Ao longo do dia, o índice de fundos imobiliários exibiu forte volatilidade, oscilando entre a mínima de 3.877,91 e a máxima de 3.899,96 pontos. Esse comportamento reflete a sensibilidade do segmento a expectativas de juros, fluxo de investidores e notícias setoriais, fatores que seguem no radar.
O IFIX funciona como termômetro do setor de fundos imobiliários no Brasil, reunindo ativos que distribuem rendimentos mensais e são negociados como ações. Na sessão, a dinâmica setorial ficou evidente, com performances díspares entre shopping centers, recebíveis e lajes corporativas.

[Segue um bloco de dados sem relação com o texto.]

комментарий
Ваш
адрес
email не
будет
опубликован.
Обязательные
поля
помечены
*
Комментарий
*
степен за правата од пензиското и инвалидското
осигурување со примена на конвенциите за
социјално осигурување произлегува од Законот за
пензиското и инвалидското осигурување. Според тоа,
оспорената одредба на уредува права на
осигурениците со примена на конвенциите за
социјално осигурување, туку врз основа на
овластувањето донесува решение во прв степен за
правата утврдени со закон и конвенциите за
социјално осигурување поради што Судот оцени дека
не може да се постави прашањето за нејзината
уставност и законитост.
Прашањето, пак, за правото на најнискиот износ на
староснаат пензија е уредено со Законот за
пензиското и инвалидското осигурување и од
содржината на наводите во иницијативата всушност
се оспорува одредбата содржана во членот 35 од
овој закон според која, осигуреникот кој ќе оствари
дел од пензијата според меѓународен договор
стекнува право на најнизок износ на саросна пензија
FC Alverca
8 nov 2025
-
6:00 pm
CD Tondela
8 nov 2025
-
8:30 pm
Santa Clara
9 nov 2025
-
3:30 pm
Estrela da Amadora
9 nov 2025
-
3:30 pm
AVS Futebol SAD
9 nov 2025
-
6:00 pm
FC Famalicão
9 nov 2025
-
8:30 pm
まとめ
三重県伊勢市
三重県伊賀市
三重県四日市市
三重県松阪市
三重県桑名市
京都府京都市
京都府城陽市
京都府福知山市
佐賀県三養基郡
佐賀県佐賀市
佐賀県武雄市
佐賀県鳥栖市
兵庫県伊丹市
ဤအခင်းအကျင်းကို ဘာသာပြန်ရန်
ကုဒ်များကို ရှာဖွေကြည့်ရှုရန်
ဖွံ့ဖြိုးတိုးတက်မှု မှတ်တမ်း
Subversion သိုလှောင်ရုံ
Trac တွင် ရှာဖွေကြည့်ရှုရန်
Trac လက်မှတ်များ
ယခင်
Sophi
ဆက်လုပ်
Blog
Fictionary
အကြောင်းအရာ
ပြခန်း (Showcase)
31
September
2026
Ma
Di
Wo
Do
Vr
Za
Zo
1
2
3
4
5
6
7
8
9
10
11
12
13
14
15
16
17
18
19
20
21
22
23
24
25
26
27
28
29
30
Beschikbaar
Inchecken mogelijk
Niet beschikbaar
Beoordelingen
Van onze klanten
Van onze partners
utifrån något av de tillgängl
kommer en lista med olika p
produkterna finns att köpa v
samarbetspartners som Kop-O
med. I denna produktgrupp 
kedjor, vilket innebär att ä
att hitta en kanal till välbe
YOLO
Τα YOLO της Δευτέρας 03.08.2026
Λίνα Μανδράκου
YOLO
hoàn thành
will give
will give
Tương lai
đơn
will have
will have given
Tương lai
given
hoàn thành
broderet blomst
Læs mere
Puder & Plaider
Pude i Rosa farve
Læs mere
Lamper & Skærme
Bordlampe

Entre as altas, o BPML11 (BTG Pactual Shoppings) liderou os ganhos, com valorização de 4,13% e fechamento a R$ 100,00. O papel avançou R$ 3,97 no dia, sustentado por expectativas mais favoráveis para o varejo físico. Já o PCIP11 (Pátria Crédito Imobiliário) subiu 1,51%, a R$ 87,95, em sessão que premiou a gestão ativa e carteiras de crédito bem diversificadas. Essas movimentações sinalizam a seletividade dos investidores em meio ao cenário de ajustes.
Pelo lado negativo, o KNSC11 (Kinea Securities) registrou a maior queda, recuando 2,46% e encerrando a R$ 8,71, movimento que pode refletir a percepção de risco em carteiras de recebíveis. O AIEC11 (Autonomy Edifícios Corporativos) caiu 2,21%, a R$ 59,52, pressionado pelas incertezas no mercado de escritórios, ainda ajustando taxas de vacância e preços frente ao pós-pandemia.
No agregado, o índice de fundos imobiliários confirmou um pregão de risco seletivo, com investidores diferenciando estratégias, qualidade de crédito e exposição setorial. A leitura do dia sugere que, embora o apetite por risco persista em nichos específicos, o IFIX segue sensível a sinais de política monetária e à reprecificação de ativos.
Para o investidor, o balanço da sessão reforça a necessidade de análise fundamentalista, diversificação e foco em gestores com histórico sólido. Em um ambiente de transição macro, a alocação tática pode capturar oportunidades, mas o acompanhamento constante do IFIX e de seus componentes permanece essencial.